Troop Increases In Afghanistan
In my previous post on Afghanistan I argued in support of lowering our expectations there and focusing our strategy on eliminating the safe haven for Al Qaeda on the Afghanistan-Pakistan border, rather than turning Afghanistan into a prosperous democracy. I also suggested – and there seems to be a general consensus on this point – that the support of the Afghan people is central to winning this war.
It’s been widely reported that President Obama has ordered the sending 17,000 additional troops to Afghanistan. I support that decision, as long as it is made in the context of the strategy I just indicated (we’ll find out if that’s the case when we find out the results of the 60-day Af-Pak strategy review). It’s not at first glance clear how more troops are consistent with such a strategy – it might seem that more troops are necessary only if we’re pursuing a more ambitious strategy, and that a greater, more intrusive American presence is more likely to inflame Afghan popular opinion. That’s definitely the risk that comes with more troops, but this UN report is enough to persuade me that more troops is better than what we’re doing now.
The level of civilian deaths last year was at its highest since the war began. A small majority – 55% – of those deaths were caused by the Taliban, which is good news in the sense that it’s better than if we were causing the most civilian deaths there. But the trouble is that of the civilian deaths caused by us, 65% are a result of airstrikes. Airstrikes are an important tool, but if they’re going to result in large numbers of civilian deaths, they need to be avoided if possible. An increased ground presence will, presumably, at least partially alleviate the need for airstrikes. Our presence will be more pervasive, but the tradeoff is (hopefully) fewer civilian deaths, which is hugely beneficial to our goals there. It also, of course, puts American troops at greater risk, which is why if we’re going to fight this war at all, we need to have clear and realistic objectives so we’re not sending these troops into a quagmire. It’s not yet clear if that’s the case, but hopefully Obama or Gates gives us some indication sometime soon.
Comment by Brandon on 18 February 2009 at 1:50 pm:
Reducing air strikes would certainly reduce collateral damage, but I doubt that Americans have the stomach for what that would entail. If you’re trying to kill someone, you either do it from a distance (air strikes, artillery, snipers) or up close and personal. Distance killing has the disadvantage of being inaccurate relative to precision up close and personal strikes.

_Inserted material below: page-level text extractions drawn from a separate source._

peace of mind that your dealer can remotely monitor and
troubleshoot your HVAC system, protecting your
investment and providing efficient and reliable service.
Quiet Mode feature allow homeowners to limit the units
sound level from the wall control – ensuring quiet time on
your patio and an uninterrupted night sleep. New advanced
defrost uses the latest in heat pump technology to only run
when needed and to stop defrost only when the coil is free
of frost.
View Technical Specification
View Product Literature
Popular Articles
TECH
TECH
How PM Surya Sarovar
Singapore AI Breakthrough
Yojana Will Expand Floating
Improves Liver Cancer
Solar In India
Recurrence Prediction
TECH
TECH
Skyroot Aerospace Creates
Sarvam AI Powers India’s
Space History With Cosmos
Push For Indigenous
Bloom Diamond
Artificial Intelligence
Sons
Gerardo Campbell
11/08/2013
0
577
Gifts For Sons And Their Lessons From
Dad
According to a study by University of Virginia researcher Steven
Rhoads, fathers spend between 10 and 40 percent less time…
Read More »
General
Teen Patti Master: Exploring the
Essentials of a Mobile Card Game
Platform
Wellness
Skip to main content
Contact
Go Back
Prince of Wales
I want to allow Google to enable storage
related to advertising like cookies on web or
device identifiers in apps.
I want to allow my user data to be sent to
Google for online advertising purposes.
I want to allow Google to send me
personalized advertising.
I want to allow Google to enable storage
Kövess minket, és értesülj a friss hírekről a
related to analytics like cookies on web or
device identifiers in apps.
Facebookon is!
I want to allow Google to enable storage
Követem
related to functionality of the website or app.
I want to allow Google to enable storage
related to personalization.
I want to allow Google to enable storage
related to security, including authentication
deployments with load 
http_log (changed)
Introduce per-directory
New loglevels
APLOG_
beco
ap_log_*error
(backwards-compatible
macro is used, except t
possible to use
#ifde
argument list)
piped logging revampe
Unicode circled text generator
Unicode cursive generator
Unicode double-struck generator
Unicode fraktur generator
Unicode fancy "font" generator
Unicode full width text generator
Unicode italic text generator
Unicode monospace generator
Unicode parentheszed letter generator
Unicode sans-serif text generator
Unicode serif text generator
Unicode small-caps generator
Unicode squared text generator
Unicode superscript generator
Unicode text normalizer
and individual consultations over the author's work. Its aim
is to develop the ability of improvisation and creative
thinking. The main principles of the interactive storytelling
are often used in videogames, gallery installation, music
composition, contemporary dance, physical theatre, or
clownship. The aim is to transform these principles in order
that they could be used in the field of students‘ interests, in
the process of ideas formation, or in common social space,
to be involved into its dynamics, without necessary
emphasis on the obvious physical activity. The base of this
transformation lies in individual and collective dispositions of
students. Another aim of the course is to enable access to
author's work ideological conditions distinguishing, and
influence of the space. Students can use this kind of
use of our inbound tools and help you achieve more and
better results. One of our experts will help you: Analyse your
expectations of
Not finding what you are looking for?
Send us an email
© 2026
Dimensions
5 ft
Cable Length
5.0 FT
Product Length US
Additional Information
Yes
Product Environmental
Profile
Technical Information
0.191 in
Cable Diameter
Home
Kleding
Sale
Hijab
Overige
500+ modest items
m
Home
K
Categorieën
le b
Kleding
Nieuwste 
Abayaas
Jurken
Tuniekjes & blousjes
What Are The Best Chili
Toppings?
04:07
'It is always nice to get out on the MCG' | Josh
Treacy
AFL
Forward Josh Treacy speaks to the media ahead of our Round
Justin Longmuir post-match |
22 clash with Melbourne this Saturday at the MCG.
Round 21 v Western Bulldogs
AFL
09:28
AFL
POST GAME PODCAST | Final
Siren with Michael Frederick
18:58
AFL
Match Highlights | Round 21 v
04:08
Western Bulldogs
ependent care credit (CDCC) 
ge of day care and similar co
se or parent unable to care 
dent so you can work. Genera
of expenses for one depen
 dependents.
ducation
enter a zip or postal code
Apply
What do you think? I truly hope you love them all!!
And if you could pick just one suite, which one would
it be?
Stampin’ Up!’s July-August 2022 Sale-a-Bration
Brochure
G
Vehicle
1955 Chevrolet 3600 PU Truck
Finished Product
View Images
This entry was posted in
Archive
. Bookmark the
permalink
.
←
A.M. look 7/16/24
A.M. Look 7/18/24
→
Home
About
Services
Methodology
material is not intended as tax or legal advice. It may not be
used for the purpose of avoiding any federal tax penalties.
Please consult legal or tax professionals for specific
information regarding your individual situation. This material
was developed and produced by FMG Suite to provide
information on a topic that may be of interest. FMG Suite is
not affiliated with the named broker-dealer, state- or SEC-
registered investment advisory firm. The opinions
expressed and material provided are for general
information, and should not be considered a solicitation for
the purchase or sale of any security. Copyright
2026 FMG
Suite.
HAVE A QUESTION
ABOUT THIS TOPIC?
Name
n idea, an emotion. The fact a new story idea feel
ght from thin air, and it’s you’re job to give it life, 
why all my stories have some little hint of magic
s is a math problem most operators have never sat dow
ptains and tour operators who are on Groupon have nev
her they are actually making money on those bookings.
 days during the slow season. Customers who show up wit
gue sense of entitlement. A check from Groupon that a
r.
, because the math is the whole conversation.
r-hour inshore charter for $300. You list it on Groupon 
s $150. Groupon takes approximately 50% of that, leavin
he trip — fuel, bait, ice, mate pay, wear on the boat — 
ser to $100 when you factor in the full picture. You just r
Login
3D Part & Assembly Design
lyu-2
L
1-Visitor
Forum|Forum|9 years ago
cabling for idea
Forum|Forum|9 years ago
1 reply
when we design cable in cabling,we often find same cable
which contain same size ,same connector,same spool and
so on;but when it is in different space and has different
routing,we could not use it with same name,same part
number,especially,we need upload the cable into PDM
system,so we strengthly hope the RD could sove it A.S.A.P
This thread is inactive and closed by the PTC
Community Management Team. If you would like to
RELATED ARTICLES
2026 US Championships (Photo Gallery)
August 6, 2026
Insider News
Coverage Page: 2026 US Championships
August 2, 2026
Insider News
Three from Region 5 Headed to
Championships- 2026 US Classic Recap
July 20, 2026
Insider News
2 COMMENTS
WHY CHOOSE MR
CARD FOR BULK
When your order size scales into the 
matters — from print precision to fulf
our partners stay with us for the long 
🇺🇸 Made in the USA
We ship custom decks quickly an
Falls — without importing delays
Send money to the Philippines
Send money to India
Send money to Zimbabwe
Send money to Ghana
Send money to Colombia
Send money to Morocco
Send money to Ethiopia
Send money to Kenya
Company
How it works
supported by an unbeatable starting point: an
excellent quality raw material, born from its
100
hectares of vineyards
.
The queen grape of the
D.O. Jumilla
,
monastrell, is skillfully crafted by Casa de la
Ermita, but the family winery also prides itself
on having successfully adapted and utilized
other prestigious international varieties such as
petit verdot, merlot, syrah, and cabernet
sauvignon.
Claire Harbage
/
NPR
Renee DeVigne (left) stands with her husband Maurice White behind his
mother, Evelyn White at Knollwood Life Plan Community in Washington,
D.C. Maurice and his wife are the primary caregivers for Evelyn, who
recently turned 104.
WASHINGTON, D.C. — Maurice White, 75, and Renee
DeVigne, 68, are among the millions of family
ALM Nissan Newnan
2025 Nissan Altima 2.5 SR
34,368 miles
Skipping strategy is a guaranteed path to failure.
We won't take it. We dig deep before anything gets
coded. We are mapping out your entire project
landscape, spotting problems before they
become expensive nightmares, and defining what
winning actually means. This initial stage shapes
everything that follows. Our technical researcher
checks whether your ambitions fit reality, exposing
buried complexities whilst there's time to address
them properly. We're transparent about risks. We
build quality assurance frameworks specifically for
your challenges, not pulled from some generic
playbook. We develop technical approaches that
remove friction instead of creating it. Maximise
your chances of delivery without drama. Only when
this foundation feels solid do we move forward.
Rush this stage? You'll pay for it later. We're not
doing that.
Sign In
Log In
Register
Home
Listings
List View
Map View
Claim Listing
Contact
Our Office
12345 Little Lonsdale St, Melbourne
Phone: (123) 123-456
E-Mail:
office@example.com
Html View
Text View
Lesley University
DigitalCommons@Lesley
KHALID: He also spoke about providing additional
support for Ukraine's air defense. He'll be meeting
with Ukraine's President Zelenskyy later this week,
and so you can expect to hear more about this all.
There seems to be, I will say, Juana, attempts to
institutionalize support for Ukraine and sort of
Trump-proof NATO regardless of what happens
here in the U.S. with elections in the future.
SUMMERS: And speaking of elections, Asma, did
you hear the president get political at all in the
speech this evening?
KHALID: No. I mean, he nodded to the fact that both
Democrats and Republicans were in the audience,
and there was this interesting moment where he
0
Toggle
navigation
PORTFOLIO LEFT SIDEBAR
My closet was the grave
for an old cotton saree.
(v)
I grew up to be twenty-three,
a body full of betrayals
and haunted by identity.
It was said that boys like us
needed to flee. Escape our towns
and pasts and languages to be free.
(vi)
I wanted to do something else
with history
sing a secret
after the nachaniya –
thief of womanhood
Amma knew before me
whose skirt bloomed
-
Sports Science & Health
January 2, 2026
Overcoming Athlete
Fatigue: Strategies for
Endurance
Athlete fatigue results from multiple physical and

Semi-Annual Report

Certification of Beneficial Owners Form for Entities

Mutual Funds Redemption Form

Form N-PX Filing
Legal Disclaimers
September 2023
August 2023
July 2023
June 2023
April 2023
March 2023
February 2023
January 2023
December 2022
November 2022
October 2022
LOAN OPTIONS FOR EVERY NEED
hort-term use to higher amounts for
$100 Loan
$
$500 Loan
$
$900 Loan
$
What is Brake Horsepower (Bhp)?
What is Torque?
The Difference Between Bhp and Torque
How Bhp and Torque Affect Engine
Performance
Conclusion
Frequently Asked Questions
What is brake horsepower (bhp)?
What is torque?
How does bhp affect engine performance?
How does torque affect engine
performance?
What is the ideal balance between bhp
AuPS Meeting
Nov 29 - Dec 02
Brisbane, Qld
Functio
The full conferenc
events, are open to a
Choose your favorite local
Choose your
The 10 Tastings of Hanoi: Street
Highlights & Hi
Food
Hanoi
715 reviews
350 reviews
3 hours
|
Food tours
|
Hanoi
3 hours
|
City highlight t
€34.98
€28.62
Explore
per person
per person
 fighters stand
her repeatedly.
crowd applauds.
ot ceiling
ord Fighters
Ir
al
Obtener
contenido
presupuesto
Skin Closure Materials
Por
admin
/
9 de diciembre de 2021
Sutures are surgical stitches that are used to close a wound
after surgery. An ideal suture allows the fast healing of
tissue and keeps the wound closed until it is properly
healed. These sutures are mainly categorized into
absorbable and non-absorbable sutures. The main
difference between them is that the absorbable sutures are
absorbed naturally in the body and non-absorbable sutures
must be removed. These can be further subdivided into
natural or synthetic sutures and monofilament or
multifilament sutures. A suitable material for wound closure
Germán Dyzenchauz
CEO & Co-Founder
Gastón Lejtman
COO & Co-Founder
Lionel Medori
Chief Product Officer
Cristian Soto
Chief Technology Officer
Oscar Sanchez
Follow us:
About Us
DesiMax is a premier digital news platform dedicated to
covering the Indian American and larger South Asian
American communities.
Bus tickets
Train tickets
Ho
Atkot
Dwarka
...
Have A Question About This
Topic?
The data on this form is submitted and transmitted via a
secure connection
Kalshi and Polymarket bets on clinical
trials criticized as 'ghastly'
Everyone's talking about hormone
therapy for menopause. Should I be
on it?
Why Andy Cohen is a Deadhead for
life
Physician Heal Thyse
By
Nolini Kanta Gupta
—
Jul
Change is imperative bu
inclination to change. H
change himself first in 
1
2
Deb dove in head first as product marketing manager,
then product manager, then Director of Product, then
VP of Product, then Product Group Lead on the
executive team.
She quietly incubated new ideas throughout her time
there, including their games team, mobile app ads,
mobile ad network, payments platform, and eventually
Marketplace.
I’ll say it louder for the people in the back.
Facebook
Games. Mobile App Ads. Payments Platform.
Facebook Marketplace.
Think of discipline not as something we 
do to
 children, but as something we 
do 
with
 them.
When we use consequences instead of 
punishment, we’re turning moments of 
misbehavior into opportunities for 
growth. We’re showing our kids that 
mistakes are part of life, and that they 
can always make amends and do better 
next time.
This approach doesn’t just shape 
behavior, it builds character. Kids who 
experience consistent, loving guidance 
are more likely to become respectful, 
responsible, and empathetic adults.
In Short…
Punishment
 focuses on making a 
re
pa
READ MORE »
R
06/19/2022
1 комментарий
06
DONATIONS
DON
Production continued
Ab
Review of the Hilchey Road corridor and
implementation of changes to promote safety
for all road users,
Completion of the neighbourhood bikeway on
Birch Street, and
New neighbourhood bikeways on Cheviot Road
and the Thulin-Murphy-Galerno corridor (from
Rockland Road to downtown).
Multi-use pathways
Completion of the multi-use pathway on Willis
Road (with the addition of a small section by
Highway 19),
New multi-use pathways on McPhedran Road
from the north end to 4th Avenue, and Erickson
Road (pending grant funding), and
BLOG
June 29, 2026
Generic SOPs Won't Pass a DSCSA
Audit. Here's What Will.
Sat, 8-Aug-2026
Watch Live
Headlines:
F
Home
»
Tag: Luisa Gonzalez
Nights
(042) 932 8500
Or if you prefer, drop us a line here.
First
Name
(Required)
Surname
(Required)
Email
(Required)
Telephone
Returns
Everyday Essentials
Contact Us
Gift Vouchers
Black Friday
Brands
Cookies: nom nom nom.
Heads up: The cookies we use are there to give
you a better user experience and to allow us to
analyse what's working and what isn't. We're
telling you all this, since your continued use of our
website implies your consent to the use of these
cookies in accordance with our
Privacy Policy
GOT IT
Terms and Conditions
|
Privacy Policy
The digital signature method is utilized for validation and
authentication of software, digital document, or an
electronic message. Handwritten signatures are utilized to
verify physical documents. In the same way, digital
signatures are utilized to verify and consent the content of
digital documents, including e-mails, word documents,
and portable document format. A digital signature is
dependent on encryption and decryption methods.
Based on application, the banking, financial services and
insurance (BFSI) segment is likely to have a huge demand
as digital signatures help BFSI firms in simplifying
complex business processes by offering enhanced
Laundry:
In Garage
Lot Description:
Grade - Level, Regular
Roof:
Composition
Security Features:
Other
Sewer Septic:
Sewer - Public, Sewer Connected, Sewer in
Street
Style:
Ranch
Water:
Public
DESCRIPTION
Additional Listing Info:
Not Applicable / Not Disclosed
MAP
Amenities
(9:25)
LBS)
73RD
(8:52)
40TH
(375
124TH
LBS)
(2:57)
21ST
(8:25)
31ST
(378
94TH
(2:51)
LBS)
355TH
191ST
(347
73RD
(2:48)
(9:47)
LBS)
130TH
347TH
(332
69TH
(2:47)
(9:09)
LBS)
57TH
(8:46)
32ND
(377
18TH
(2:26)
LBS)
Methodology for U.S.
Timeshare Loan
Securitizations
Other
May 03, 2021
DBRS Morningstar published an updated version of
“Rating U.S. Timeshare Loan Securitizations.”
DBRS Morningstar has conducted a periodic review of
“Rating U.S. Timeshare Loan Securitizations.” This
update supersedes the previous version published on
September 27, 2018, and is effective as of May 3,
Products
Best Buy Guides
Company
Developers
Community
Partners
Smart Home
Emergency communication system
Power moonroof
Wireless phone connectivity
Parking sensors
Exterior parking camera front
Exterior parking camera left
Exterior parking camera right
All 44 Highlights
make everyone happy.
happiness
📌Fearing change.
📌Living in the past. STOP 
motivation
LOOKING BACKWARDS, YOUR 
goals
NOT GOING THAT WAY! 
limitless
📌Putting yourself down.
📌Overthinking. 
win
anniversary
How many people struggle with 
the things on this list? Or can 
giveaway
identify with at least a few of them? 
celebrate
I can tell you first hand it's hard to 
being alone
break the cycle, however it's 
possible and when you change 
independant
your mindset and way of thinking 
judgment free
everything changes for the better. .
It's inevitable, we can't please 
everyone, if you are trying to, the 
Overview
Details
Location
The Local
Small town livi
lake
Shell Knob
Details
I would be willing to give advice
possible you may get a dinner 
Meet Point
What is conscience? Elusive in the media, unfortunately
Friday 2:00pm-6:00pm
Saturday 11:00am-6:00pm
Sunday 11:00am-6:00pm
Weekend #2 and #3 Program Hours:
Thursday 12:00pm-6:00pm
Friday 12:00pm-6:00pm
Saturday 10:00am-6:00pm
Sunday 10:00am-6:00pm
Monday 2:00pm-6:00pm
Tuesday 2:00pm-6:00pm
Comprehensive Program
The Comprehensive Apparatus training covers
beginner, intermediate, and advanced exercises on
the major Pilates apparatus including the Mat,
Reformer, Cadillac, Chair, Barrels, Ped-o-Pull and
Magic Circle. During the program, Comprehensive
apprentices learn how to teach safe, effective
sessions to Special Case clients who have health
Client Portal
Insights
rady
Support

The problem with the up close and personal alternative is that it also means that American soldiers will be at much greater risk of dying themselves. It seems that 1 American = X non-Americans. I don’t necessarily agree with it, but that seems to be the equation. There has to be truly massive foreign casualties to put people in another country in an uproar, whereas relatively few domestic casualties will do the same thing.
Again, Eddie Izzard brings us great wisdom.
“And he was a mass-murdering fuckhead, as many important historians have said. But there were other mass murderers that got away with it! Stalin killed many millions, died in his bed, well done there; Pol Pot killed 1.7 million Cambodians, died under house arrest at age 72, well done indeed! And the reason we let them get away with it is because they killed their own people, and we’re sort of fine with that. “Ah, help yourself,” you know? “We’ve been trying to kill you for ages!” So kill your own people, right on there. Seems to be… Hitler killed people next door… “Oh… stupid man!” After a couple of years, we won’t stand for that, will we?”
Essentially when the Taliban kills Afghans, people here aren’t as shocked as when they kill Americans. If we kill Afghans the public is mildly uncomfortable, if American soldiers start dying in large numbers because we’re afraid of collateral damage people will have a bit of a fit.